ワタミ桑原社長 ・「欲」を忘れない人が成長する

2014年03月04日 公開
2023年05月16日 更新

桑原豊(ワタミ社長兼ワタミフードサービス社長)

40代からは「欲」に素直になるべき

 桑原氏は、1998年、39歳でワタミフードサービスに転職する決断をした。当時のワタミは、『和民』の1号店を開店してから6年目で、店舗数はまだ20~30店舗のベンチャー企業。一方、桑原氏は、すかいらーくの子会社である藍屋で、商品開発部長をしていた。仕事は面白く、会社に対して何の不満もなかったという。にもかかわらず、なぜベンチャー企業に転職したのだろうか。その理由は「自分をもっと成長させたい」という欲にあった。

 「創業者の渡邉と初めて会ったのは1997年の暮れ。尊敬する先輩から紹介を受け、会食をさせていただいたのがきっかけでした。
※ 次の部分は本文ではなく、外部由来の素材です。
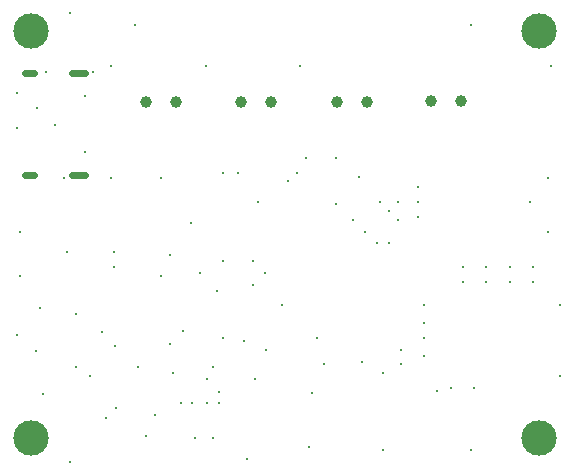
<source format=gbr>
%TF.GenerationSoftware,KiCad,Pcbnew,8.0.1*%
%TF.CreationDate,2024-06-13T11:44:17+10:00*%
%TF.ProjectId,CLD,434c442e-6b69-4636-9164-5f7063625858,rev?*%
%TF.SameCoordinates,Original*%
%TF.FileFunction,Plated,1,4,PTH,Mixed*%
%TF.FilePolarity,Positive*%
%FSLAX46Y46*%
G04 Gerber Fmt 4.6, Leading zero omitted, Abs format (unit mm)*
G04 Created by KiCad (PCBNEW 8.0.1) date 2024-06-13 11:44:17*
%MOMM*%
%LPD*%
G01*
G04 APERTURE LIST*
%TA.AperFunction,ViaDrill*%
%ADD10C,0.300000*%
%TD*%
G04 aperture for slot hole*
%TA.AperFunction,ComponentDrill*%
%ADD11C,0.600000*%
%TD*%
%TA.AperFunction,ComponentDrill*%
%ADD12C,1.000000*%
%TD*%
%TA.AperFunction,ViaDrill*%
%ADD13C,3.000000*%
%TD*%
G04 APERTURE END LIST*
D10*
X72000000Y-50750000D03*
X72000000Y-53750000D03*
X72000000Y-71250000D03*
X72250000Y-62500000D03*
X72250000Y-66250000D03*
X73624011Y-72646169D03*
X73750000Y-52000000D03*
X74000000Y-69000000D03*
X74250000Y-76250000D03*
X74500000Y-49000000D03*
X75250000Y-53500000D03*
X76000000Y-58000000D03*
X76250000Y-64250000D03*
X76500000Y-44000000D03*
X76500000Y-82000000D03*
X77000000Y-69500000D03*
X77000000Y-74000000D03*
X77825000Y-50990000D03*
X77825000Y-55790000D03*
X78250000Y-74750000D03*
X78500000Y-49000000D03*
X79250000Y-71000000D03*
X79551076Y-78301076D03*
X80000000Y-48500000D03*
X80000000Y-58000000D03*
X80250000Y-64250000D03*
X80250000Y-65500000D03*
X80333363Y-72185337D03*
X80449102Y-77403050D03*
X82000000Y-45000000D03*
X82250000Y-74000000D03*
X82922785Y-79828966D03*
X83750000Y-78000000D03*
X84250000Y-58000000D03*
X84250000Y-66250000D03*
X85000000Y-64500000D03*
X85000000Y-72000000D03*
X85250000Y-74500000D03*
X85875000Y-77000000D03*
X86048008Y-70951992D03*
X86750000Y-61750000D03*
X86875000Y-77000000D03*
X87125000Y-80000000D03*
X87500000Y-66000000D03*
X88000000Y-48500000D03*
X88125000Y-75000000D03*
X88125000Y-77000000D03*
X88625000Y-74000000D03*
X88650000Y-80000000D03*
X89000000Y-67500000D03*
X89125000Y-77000000D03*
X89150000Y-76050000D03*
X89500000Y-57500000D03*
X89500000Y-65000000D03*
X89500000Y-71500000D03*
X90750000Y-57500000D03*
X91250000Y-71750000D03*
X91500000Y-81750000D03*
X92000000Y-65000000D03*
X92000000Y-67000000D03*
X92201992Y-74951992D03*
X92438128Y-60021313D03*
X93000000Y-66000000D03*
X93093324Y-72530330D03*
X94500000Y-68750000D03*
X95000000Y-58250000D03*
X95750000Y-57500000D03*
X96000000Y-48500000D03*
X96500000Y-56250000D03*
X96750000Y-80750000D03*
X97000000Y-76200000D03*
X97406676Y-71469670D03*
X98000000Y-73750000D03*
X99000000Y-56250000D03*
X99050001Y-60137500D03*
X100500000Y-61500000D03*
X100949999Y-57862500D03*
X101250000Y-73500000D03*
X101500000Y-62500000D03*
X102500000Y-63500000D03*
X102750000Y-60000000D03*
X103000000Y-74500000D03*
X103000000Y-81000000D03*
X103500000Y-60750000D03*
X103500000Y-63500000D03*
X104250000Y-60000000D03*
X104250000Y-61500000D03*
X104500000Y-72500000D03*
X104500000Y-73750000D03*
X106000000Y-58750000D03*
X106000000Y-60000000D03*
X106000000Y-61250000D03*
X106500000Y-68750000D03*
X106500000Y-70250000D03*
X106500000Y-71500000D03*
X106500000Y-73000000D03*
X107575000Y-76000000D03*
X108750000Y-75750000D03*
X109750000Y-65500000D03*
X109750000Y-66750000D03*
X110500000Y-45000000D03*
X110500000Y-81000000D03*
X110750000Y-75750000D03*
X111750000Y-65500000D03*
X111750000Y-66750000D03*
X113750000Y-65500000D03*
X113750000Y-66750000D03*
X115500000Y-60000000D03*
X115750000Y-65500000D03*
X115750000Y-66750000D03*
X117000000Y-58000000D03*
X117000000Y-62500000D03*
X117250000Y-48500000D03*
X118000000Y-68750000D03*
X118000000Y-74750000D03*
D11*
%TO.C,J6*%
X72670000Y-49070000D02*
X73470000Y-49070000D01*
X72670000Y-57710000D02*
X73470000Y-57710000D01*
X76700000Y-49070000D02*
X77800000Y-49070000D01*
X76700000Y-57710000D02*
X77800000Y-57710000D01*
D12*
%TO.C,J4*%
X82985000Y-51500000D03*
X85525000Y-51500000D03*
%TO.C,J3*%
X91008333Y-51512500D03*
X93548333Y-51512500D03*
%TO.C,J2*%
X99091666Y-51537500D03*
X101631666Y-51537500D03*
%TO.C,J1*%
X107084999Y-51475000D03*
X109624999Y-51475000D03*
%TD*%
D13*
X73250000Y-45500000D03*
X73250000Y-80000000D03*
X116250000Y-45500000D03*
X116250000Y-80000000D03*
M02*

</source>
正直、ワタミはまだ小さな会社であり、外食の経験は私のほうが豊富だと思っていました。しかし、話していると、渡邉だけでなく、同席した役員も、何かが自分と違うと思ったのです。考えた末に出た結論は、『視点の高さ』が違うということ。渡邉にしても役員にしても、ベンチャー企業だけあって、大きなビジョンを掲げて仕事をしていたので、物事を見る視点が高く、発想が私と違っていたんですね。自分もその環境に行けば、視点が変わり、さらに自分を高めることができるのではないか。そんな思いを抱き、転職することに決めたのです。勇気のいる選択でしたが、今となっては、その選択は正解だったと思います」

 このような自らの経験を踏まえ。40代で認められる人間になるには、「欲」が重要だ、と桑原氏は言う。

 「『こんな人間になりたい』『大きく自分を成長させたい』。若い頃は、誰しもこのような欲や夢を持っているものです。ところが、40代にもなると、現実的になるからか、そうした欲や夢を表に出さなくなると思うんです。しかし、人間、欲がなければ、頑張ろうという気が起きず、リスクのある挑戦をしようという気がなくなります。これでは絶対に成長しません。今よりも成長したいなら、自分の心と素直に向き合って、心の奧に隠していた欲を表に出すことが大切でしょう」

 欲の内容は、自分の中でとどめておいても良いという。

 「欲や夢は知ってもらうことで応援され、仲間が集まり、実現に近づくと思います。しかし、誰でも言えるわけではないでしょう。そんな人は自分の心のな

かで、欲を明確に意識すれば、行動が変わってくるはずです。欲を実現するには健康でいたいと考えますから、身体に気を使うようにもなります。70歳になっても80歳になっても元気な経営者がいますが、それは欲を持っているからだと思いますね。ちなみに、私もまだ喫茶店の夢を捨てたわけではありませんよ。今はワタミの経営にやりがいを感じているので、その夢を休憩しているだけ。将来、老眼にならないうちに、やりたいと思っています(笑)」

 

40代社員の評価は「人間性」で決まる

 20~30代の社員と40代社員では、求められる人材像や評価基準は変わってくるものだ。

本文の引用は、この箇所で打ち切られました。